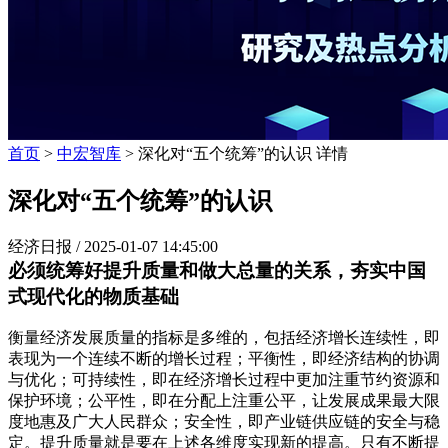
首页
>
中宏智库
> 深化对“五个统筹”的认识 详情
深化对“五个统筹”的认识
经济日报 /
2025-01-07 14:45:00
必须统筹好提升质量和做大总量的关系，夯实中国
式现代化的物质基础
衡量经济发展质量的指标是多维的，包括经济增长连续性，即
表现为一个连续不断的增长过程；平衡性，即经济结构的协调
与优化；可持续性，即在经济增长过程中更加注重节约资源和
保护环境；公平性，即在分配上注重公平，让发展成果最大限
度地惠及广大人民群众；安全性，即产业链供应链的安全与稳
定。提升质量就是要在上述各维度实现新的提高。只有不断提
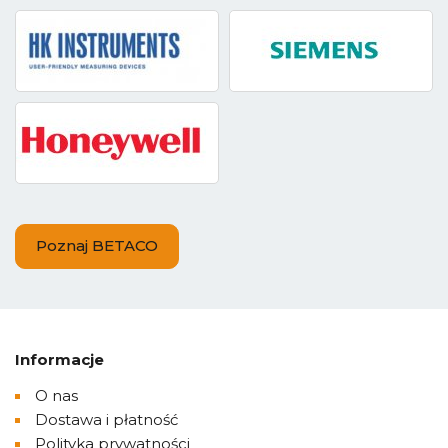
Poznaj BETACO
Informacje
O nas
Dostawa i płatność
Polityka prywatności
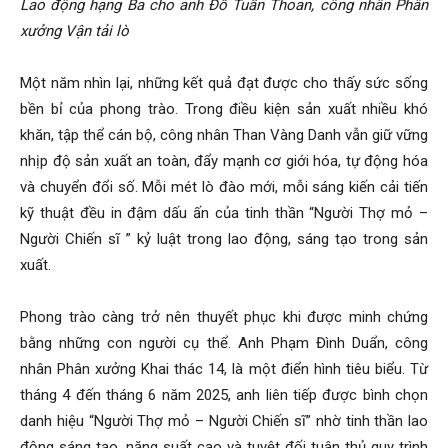
Lao động hạng Ba cho anh Đỗ Tuấn Thoan, công nhân Phân
xưởng Vận tải lò
Một năm nhìn lại, những kết quả đạt được cho thấy sức sống
bền bỉ của phong trào. Trong điều kiện sản xuất nhiều khó
khăn, tập thể cán bộ, công nhân Than Vàng Danh vẫn giữ vững
nhịp độ sản xuất an toàn, đẩy mạnh cơ giới hóa, tự động hóa
và chuyển đổi số. Mỗi mét lò đào mới, mỗi sáng kiến cải tiến
kỹ thuật đều in đậm dấu ấn của tinh thần “Người Thợ mỏ –
Người Chiến sĩ ” kỷ luật trong lao động, sáng tạo trong sản
xuất.
Phong trào càng trở nên thuyết phục khi được minh chứng
bằng những con người cụ thể. Anh Phạm Đình Duẩn, công
nhân Phân xưởng Khai thác 14, là một điển hình tiêu biểu. Từ
tháng 4 đến tháng 6 năm 2025, anh liên tiếp được bình chọn
danh hiệu “Người Thợ mỏ – Người Chiến sĩ” nhờ tinh thần lao
động sáng tạo, năng suất cao và tuyệt đối tuân thủ quy trình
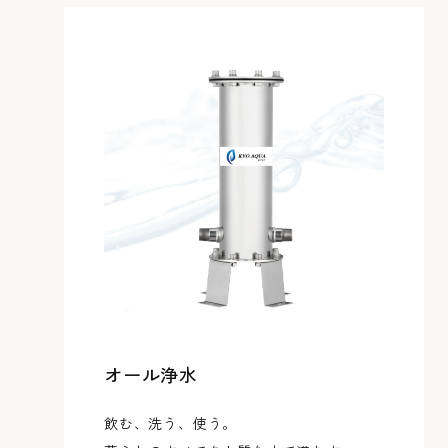
オール浄水
飲む、洗う、使う。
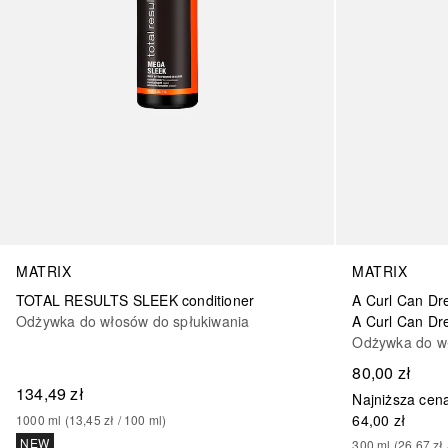
MATRIX
MATRIX
TOTAL RESULTS SLEEK conditioner
A Curl Can D
Odżywka do włosów do spłukiwania
A Curl Can D
Odżywka do wł
80,00 zł
134,49 zł
Najniższa cena
64,00 zł
1000
ml
 (
13,45 zł
 / 
100
ml
)
NEW
300
ml
 (
26,67 zł
 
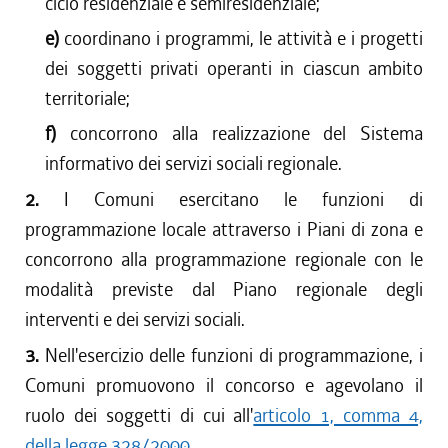
ciclo residenziale e semiresidenziale;
e)
coordinano i programmi, le attività e i progetti
dei soggetti privati operanti in ciascun ambito
territoriale;
f)
concorrono alla realizzazione del Sistema
informativo dei servizi sociali regionale.
2.
I Comuni esercitano le funzioni di
programmazione locale attraverso i Piani di zona e
concorrono alla programmazione regionale con le
modalità previste dal Piano regionale degli
interventi e dei servizi sociali.
3.
Nell'esercizio delle funzioni di programmazione, i
Comuni promuovono il concorso e agevolano il
ruolo dei soggetti di cui all'
articolo 1, comma 4,
della legge 328/2000
.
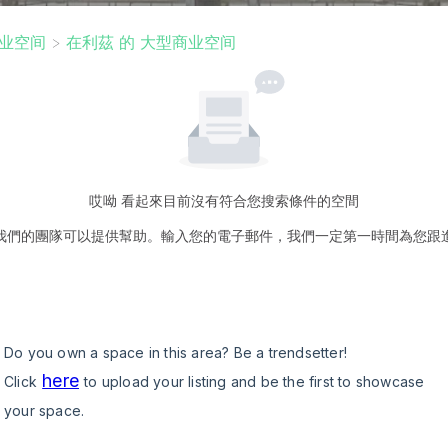
业空间
>
在利茲 的 大型商业空间
哎呦 看起來目前沒有符合您搜索條件的空間
我們的團隊可以提供幫助。輸入您的電子郵件，我們一定第一時間為您跟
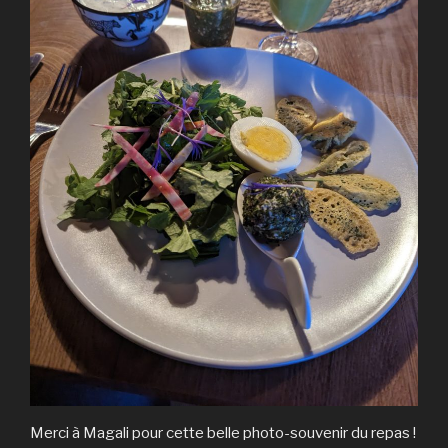
Merci à Magali pour cette belle photo-souvenir du repas !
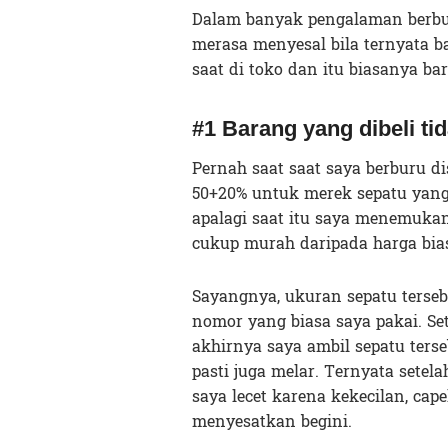
Dalam banyak pengalaman berbur
merasa menyesal bila ternyata b
saat di toko dan itu biasanya ba
#1 Barang yang dibeli ti
Pernah saat saat saya berburu di
50+20% untuk merek sepatu yang
apalagi saat itu saya menemuka
cukup murah daripada harga bia
Sayangnya, ukuran sepatu terseb
nomor yang biasa saya pakai. Set
akhirnya saya ambil sepatu ters
pasti juga melar. Ternyata setel
saya lecet karena kekecilan, ca
menyesatkan begini.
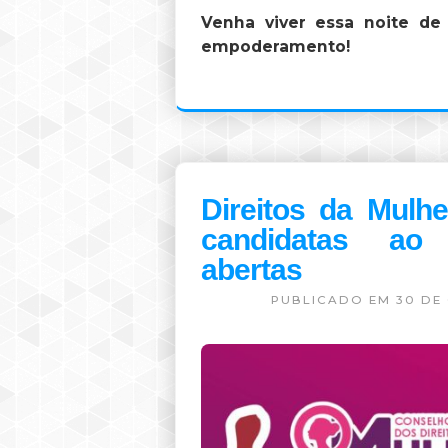
Venha viver essa noite de 
empoderamento!
Direitos da Mulhe
candidatas a
abertas
PUBLICADO EM 30 DE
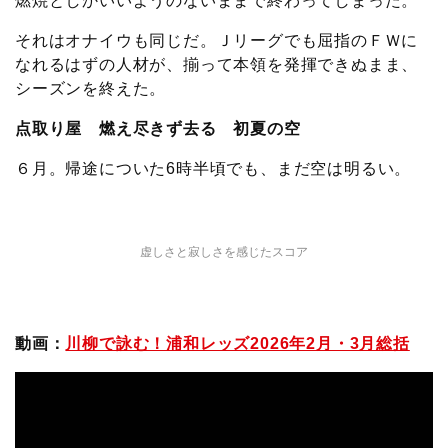
燃焼としかいいようのないままで終わってしまった。
それはオナイウも同じだ。Ｊリーグでも屈指のＦＷに
なれるはずの人材が、揃って本領を発揮できぬまま、
シーズンを終えた。
点取り屋 燃え尽きず去る 初夏の空
６月。帰途についた6時半頃でも、まだ空は明るい。
虚しさと寂しさを感じたスコア
動画：
川柳で詠む！浦和レッズ2026年2月・3月総括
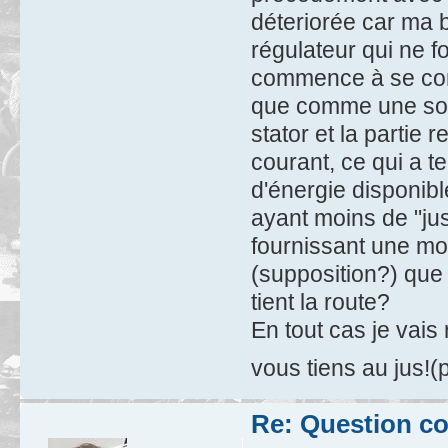
déteriorée car ma b
régulateur qui ne f
commence à se com
que comme une sour
stator et la partie
courant, ce qui a te
d'énergie disponibl
ayant moins de "jus"
fournissant une mo
(supposition?) que 
tient la route?
En tout cas je vais
vous tiens au jus
Re: Question c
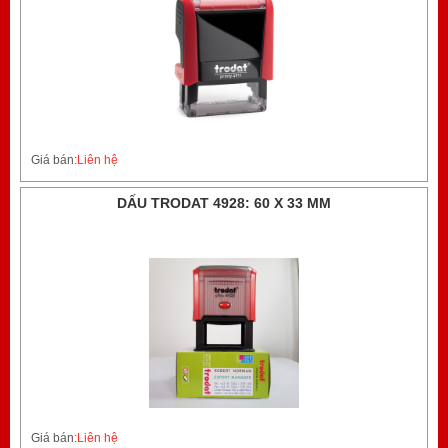
Giá bán:
Liên hệ
DẤU TRODAT 4928: 60 X 33 MM
Giá bán:
Liên hệ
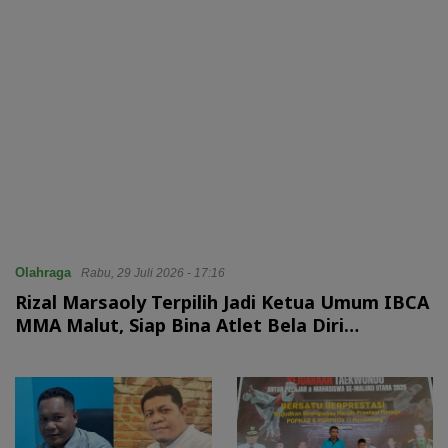
Olahraga
Rabu, 29 Juli 2026 - 17:16
Rizal Marsaoly Terpilih Jadi Ketua Umum IBCA
MMA Malut, Siap Bina Atlet Bela Diri
Campuran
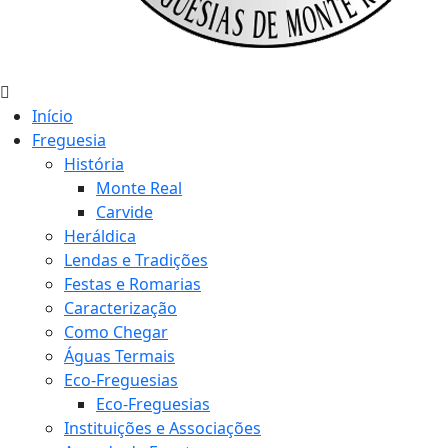
Início
Freguesia
História
Monte Real
Carvide
Heráldica
Lendas e Tradições
Festas e Romarias
Caracterização
Como Chegar
Águas Termais
Eco-Freguesias
Eco-Freguesias
Instituições e Associações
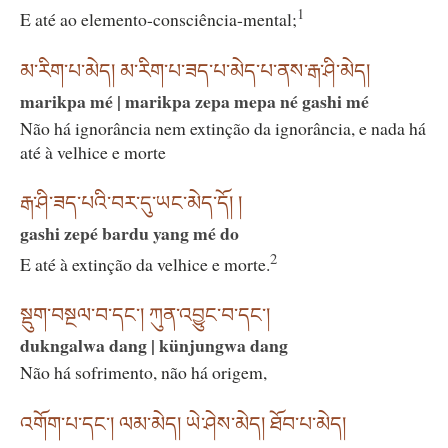
1
E até ao elemento-consciência-mental;
མ་རིག་པ་མེད། མ་རིག་པ་ཟད་པ་མེད་པ་ནས་རྒ་ཤི་མེད།
marikpa mé | marikpa zepa mepa né gashi mé
Não há ignorância nem extinção da ignorância, e nada há
até à velhice e morte
རྒ་ཤི་ཟད་པའི་བར་དུ་ཡང་མེད་དོ། །
gashi zepé bardu yang mé do
2
E até à extinção da velhice e morte.
སྡུག་བསྔལ་བ་དང༌། ཀུན་འབྱུང་བ་དང༌།
dukngalwa dang | künjungwa dang
Não há sofrimento, não há origem,
འགོག་པ་དང༌། ལམ་མེད། ཡེ་ཤེས་མེད། ཐོབ་པ་མེད།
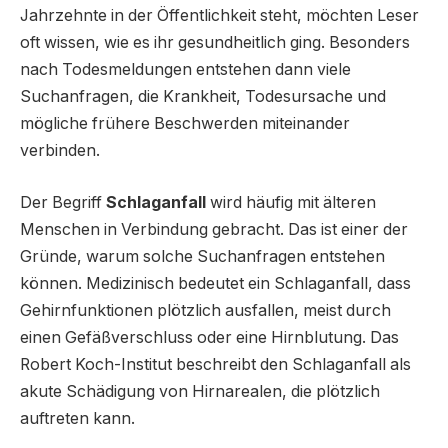
Jahrzehnte in der Öffentlichkeit steht, möchten Leser
oft wissen, wie es ihr gesundheitlich ging. Besonders
nach Todesmeldungen entstehen dann viele
Suchanfragen, die Krankheit, Todesursache und
mögliche frühere Beschwerden miteinander
verbinden.
Der Begriff
Schlaganfall
wird häufig mit älteren
Menschen in Verbindung gebracht. Das ist einer der
Gründe, warum solche Suchanfragen entstehen
können. Medizinisch bedeutet ein Schlaganfall, dass
Gehirnfunktionen plötzlich ausfallen, meist durch
einen Gefäßverschluss oder eine Hirnblutung. Das
Robert Koch-Institut beschreibt den Schlaganfall als
akute Schädigung von Hirnarealen, die plötzlich
auftreten kann.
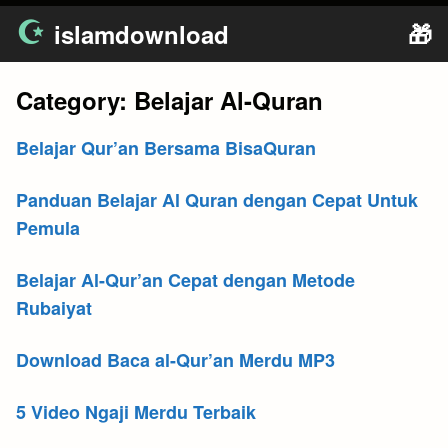
Skip
islamdownload
🎁
to
content
Category:
Belajar Al-Quran
Belajar Qur’an Bersama BisaQuran
Panduan Belajar Al Quran dengan Cepat Untuk
Pemula
Belajar Al-Qur’an Cepat dengan Metode
Rubaiyat
Download Baca al-Qur’an Merdu MP3
5 Video Ngaji Merdu Terbaik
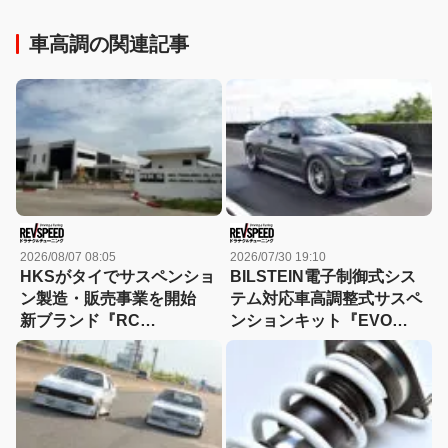
車高調の関連記事
2026/08/07 08:05
2026/07/30 19:10
HKSがタイでサスペンショ
BILSTEIN電子制御式シス
ン製造・販売事業を開始
テム対応車高調整式サスペ
新ブランド『RC
ンションキット『EVO
Generation』も発売予定
SE』をG87 M2/G82 M4で
試す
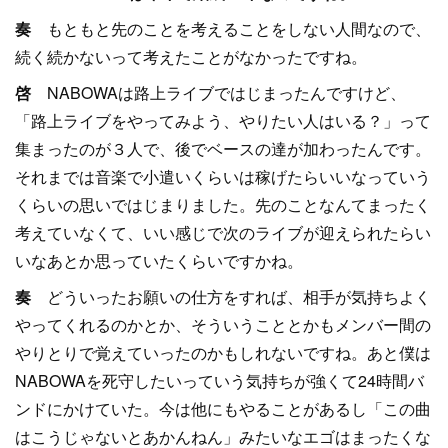
奏
もともと先のことを考えることをしない人間なので、
続く続かないって考えたことがなかったですね。
啓
NABOWAは路上ライブではじまったんですけど、
「路上ライブをやってみよう、やりたい人はいる？」って
集まったのが３人で、後でベースの達が加わったんです。
それまでは音楽で小遣いくらいは稼げたらいいなっていう
くらいの思いではじまりました。先のことなんてまったく
考えていなくて、いい感じで次のライブが迎えられたらい
いなあとか思っていたくらいですかね。
奏
どういったお願いの仕方をすれば、相手が気持ちよく
やってくれるのかとか、そういうこととかもメンバー間の
やりとりで覚えていったのかもしれないですね。あと僕は
NABOWAを死守したいっていう気持ちが強くて24時間バ
ンドにかけていた。今は他にもやることがあるし「この曲
はこうじゃないとあかんねん」みたいなエゴはまったくな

_Your task_: A bare number is the whole answer: state how many lines in the data above contain "xưởng".

_Solution_: 2